I've been trading into Key West every winter (Jan -April timeframe) since 2000.  Every time I've received an exchange into Hyatt's Beach Place, except for one time we were placed into Windward Pointe.  The rooms at Windward are slightly nicer/newer than Beach House but I prefer the location at Beach House.  I really enjoy the Beach House and look forward to going there every year.

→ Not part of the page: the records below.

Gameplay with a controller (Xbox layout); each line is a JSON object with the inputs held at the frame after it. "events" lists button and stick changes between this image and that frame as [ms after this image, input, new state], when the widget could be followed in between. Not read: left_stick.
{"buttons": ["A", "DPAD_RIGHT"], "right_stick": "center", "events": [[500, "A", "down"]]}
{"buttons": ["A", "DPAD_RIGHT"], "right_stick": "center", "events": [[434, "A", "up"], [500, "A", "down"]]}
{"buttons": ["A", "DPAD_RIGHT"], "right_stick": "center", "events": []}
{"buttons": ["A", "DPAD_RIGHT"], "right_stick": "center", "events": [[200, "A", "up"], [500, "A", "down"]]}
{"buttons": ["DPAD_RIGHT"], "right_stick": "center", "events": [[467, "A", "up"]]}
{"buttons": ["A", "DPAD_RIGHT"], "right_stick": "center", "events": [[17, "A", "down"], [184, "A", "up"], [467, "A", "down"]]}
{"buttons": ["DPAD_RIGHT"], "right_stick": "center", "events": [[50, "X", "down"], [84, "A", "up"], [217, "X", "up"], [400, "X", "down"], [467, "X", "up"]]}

I've always listed Banyon and Galleon as options but have never been placed in either.  I use II and I'm assuming that is the reason for not getting the Galleon as it seams that the lion's share of owners there are RCI affiliated.  As to the Banyon, my guess is that the inventory there is significantly less than any of the Hyatts.  The Galleon is clearly the winner when it comes to location, of course that is subjective depending on what you are interested in, but most people want to be within walking distance from Duval and Mallory Square.  Their rooms, however, at least from what I saw when I asked to see them, are significantly lower grade than Hyatt's Beach House or Windward Pointe.


----------



## ml855 (May 9, 2008)

mas said:


> I've been trading into Key West every winter (Jan -April timeframe) since 2000.  Every time I've received an exchange into Hyatt's Beach Place, except for one time we were placed into Windward Pointe.  The rooms at Windward are slightly nicer/newer than Beach House but I prefer the location at Beach House.  I really enjoy the Beach House and look forward to going there every year.
> 
> I've always listed Banyon and Galleon as options but have never been placed in either.  I use II and I'm assuming that is the reason for not getting the Galleon as it seams that the lion's share of owners there are RCI affiliated.  As to the Banyon, my guess is that the inventory there is significantly less than any of the Hyatts.  The Galleon is clearly the winner when it comes to location, of course that is subjective depending on what you are interested in, but most people want to be within walking distance from Duval and Mallory Square.  Their rooms, however, at least from what I saw when I asked to see them, are significantly lower grade than Hyatt's Beach House or Windward Pointe.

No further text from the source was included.